**Fragment źródłowy**
==================================================
Mogłyby, ale nie bardzo chcą. Władze Siedlec niechętnie odnoszą się do propozycji publikowania na stronie Biuletynu Informacji Publicznej rejestru umów zawieranych przez urząd. – Te informacje mogą nie służyć dobru miasta – tłumaczy prezydent Wojciech Kudelski.
Władze Siedlec nie widzą powodów dla których miałyby publikować na platformie BIP informacje o umowach zawartych przez siedlecki urząd. Tłumaczą co prawda, że wszystkim zależy na przejrzystości, ale nie na atmosferze podejrzliwości…
Targowisko sensacji
– Jeśli to zrobimy, stworzymy takie targowisko ludzkie, gdzie się patrzy i szuka sensacji. No nie wiem, tu są jakieś granice – twierdzi sekretarz urzędu miasta. Sławomir Marchel zaznacza jednocześnie, że żadne regulacje prawne nie nakładają na jednostki samorządowe publikowania takiego katalogu. – Ani „Ustawa o dostępie do informacji publicznej”, ani rozporządzenie o BIP – dodaje.
==================================================
**Lista wpisów**
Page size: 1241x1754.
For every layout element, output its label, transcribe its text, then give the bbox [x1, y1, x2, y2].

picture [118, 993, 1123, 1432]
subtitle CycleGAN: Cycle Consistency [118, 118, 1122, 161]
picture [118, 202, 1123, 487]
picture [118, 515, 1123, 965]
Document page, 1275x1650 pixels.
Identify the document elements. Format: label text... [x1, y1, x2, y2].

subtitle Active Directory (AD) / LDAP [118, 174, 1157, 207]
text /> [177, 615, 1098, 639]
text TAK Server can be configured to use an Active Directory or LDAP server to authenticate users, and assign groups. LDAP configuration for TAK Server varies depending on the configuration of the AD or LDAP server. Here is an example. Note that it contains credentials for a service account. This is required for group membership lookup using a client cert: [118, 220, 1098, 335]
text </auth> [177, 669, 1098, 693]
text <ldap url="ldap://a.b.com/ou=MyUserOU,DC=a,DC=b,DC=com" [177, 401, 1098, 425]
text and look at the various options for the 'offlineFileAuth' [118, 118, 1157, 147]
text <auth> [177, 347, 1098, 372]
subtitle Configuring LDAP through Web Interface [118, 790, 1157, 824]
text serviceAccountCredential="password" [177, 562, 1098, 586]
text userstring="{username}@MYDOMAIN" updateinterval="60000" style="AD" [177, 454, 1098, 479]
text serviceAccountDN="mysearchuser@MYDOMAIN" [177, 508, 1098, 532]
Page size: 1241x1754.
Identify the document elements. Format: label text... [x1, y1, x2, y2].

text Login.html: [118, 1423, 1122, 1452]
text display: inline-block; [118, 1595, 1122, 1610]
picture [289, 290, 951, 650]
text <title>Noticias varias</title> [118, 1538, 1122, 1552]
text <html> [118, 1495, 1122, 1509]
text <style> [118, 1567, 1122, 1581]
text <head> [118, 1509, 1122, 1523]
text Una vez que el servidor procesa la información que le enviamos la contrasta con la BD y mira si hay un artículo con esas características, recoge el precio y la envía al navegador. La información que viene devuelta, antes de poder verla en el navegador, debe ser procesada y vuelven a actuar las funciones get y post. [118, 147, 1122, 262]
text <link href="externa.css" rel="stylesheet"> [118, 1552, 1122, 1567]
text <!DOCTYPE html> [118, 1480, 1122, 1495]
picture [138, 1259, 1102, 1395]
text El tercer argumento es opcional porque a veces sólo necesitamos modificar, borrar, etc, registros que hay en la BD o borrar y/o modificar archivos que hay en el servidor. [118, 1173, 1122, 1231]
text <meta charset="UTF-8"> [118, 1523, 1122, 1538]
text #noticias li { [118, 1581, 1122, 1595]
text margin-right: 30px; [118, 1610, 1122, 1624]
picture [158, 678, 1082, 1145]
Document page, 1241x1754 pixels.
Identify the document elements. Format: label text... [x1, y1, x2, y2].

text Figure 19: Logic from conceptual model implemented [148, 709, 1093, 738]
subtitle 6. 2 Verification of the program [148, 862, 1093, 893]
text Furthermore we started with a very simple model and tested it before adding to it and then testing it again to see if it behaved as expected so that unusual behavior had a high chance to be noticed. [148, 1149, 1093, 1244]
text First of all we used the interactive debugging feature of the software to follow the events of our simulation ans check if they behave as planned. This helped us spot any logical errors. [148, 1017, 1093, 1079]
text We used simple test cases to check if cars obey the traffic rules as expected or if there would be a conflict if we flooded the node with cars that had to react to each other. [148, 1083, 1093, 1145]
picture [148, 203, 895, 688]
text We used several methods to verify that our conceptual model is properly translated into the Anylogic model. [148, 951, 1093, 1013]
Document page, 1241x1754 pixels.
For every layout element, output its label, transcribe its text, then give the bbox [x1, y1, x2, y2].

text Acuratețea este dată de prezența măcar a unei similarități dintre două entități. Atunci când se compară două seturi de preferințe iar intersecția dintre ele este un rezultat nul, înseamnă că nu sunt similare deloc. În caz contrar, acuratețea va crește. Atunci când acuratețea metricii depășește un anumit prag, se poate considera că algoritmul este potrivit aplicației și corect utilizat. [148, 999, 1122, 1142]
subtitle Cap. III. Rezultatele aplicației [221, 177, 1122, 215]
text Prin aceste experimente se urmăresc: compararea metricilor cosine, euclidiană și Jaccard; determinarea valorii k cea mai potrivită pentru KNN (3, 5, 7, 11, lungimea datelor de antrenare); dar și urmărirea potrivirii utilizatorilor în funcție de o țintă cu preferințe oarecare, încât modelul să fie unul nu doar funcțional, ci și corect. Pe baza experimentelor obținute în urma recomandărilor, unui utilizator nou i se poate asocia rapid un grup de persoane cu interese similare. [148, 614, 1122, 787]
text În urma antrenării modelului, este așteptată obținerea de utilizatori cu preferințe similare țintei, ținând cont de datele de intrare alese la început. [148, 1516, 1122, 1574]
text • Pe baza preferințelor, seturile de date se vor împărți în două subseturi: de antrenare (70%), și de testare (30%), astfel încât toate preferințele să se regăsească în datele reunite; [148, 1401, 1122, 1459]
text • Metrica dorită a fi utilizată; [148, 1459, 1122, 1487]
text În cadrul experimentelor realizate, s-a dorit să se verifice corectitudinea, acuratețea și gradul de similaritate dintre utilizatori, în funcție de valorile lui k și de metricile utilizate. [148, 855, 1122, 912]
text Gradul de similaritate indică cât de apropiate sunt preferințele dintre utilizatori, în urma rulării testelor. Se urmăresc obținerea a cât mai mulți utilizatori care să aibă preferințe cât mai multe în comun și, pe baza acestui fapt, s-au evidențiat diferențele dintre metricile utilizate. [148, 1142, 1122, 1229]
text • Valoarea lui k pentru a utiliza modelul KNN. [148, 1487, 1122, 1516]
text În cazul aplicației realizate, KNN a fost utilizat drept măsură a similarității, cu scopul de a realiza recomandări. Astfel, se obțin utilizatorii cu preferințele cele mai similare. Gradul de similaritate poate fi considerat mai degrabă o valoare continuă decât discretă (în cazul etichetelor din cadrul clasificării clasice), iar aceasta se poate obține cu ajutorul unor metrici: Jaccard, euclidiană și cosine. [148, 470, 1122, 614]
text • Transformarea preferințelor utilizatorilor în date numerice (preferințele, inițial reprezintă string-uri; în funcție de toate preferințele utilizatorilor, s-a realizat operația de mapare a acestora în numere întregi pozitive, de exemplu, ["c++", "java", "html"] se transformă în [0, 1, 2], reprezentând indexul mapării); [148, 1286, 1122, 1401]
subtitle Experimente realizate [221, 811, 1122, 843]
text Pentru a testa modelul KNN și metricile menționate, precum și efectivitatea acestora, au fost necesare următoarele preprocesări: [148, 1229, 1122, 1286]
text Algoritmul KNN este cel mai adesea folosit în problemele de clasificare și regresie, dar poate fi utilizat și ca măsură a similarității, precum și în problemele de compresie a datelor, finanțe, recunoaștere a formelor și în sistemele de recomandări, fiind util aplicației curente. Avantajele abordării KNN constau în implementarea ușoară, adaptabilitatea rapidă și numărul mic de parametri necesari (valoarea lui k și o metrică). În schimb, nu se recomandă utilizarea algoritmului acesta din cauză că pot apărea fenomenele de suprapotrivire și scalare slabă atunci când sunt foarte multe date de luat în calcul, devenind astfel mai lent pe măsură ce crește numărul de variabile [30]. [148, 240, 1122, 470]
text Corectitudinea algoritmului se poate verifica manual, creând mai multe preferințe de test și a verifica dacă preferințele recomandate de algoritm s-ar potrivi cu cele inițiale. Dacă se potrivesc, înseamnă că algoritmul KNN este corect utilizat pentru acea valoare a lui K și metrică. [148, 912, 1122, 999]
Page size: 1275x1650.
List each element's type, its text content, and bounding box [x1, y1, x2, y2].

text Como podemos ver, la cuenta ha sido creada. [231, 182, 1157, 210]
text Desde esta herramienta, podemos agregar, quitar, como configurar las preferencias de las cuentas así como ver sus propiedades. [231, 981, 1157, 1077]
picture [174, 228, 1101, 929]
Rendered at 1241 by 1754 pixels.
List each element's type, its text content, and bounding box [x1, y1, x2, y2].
==================================================
**Zadania do wykonania**
[1] Oceń, czy poniższe stwierdzenia są zgodne z tekstem o rejestrze umów urzędu w Siedlcach. Przy każdym odpowiedz „tak” lub „nie” i przytocz dosłownie rozstrzygające słowa tekstu.
(a) Prezydent Siedlec uważa, że publikowanie informacji o umowach może być niekorzystne dla miasta.
(b) Według sekretarza urzędu miasta rozporządzenie o BIP zobowiązuje samorządy do publikowania katalogu umów.
(c) Władze Siedlec deklarują, że przejrzystość nikogo nie interesuje.
[2] Kontynuuj tekst o rejestrze umów urzędu w Siedlcach, zaczynając od miejsca, w którym się kończy.
Wpisy nie mają żadnego związku z tekstem o rejestrze umów urzędu w Siedlcach.

**Odpowiedzi do zadań**
[1]
(a) Tak: „Te informacje mogą nie służyć dobru miasta”.
(b) Nie: „żadne regulacje prawne nie nakładają na jednostki samorządowe publikowania takiego katalogu. – Ani „Ustawa o dostępie do informacji publicznej”, ani rozporządzenie o BIP”.
(c) Nie: „wszystkim zależy na przejrzystości”.

[2]
Obowiązku co prawda nie ma, ale wyrokiem z listopada 2012 roku Sąd Najwyższy w Warszawie stwierdził, że informacje o umowach zawartych przez urząd – w tym personalia osób, którym płaci powinny być udostępnione każdemu. W efekcie władze stolicy zaczęły publikować rejestry na stronie internetowej, a dokładnie na stronie Biuletynie Informacji Publicznej.
Warto jednak w tym miejscu zaznaczyć, że dostęp do takiego rejestru umów ma każdy z nas jeśli złoży odpowiedni wniosek w urzędzie. Z drugiej strony coraz więcej samorządów decyduje się taką jawność w działaniu.
Czytać trzeba umieć
Sławomir Marchel co prawda twierdzi, że urząd pochyli się nad takim rozwiązaniem, ale prezydent miasta wydaje się być w tej kwestii bardziej zdecydowany.
– Do czytania takich dokumentów trzeba być przygotowanym i trzeba to robić w dobrej wierze – twierdzi. – Przed państwem (do radnych – od red.) nie ma żadnych tajemnic. Wy jesteście przygotowani do czytania takich dokumentów, możecie uzyskać informacje, możemy o tym dyskutować kierując się dobrem miasta. Natomiast boję się, że takie upublicznienie dostępu i możliwość wyrywania z kontekstu poszczególnych stron umów nie zawsze może służyć dobru naszego miasta – podkreśla Wojciech Kudelski.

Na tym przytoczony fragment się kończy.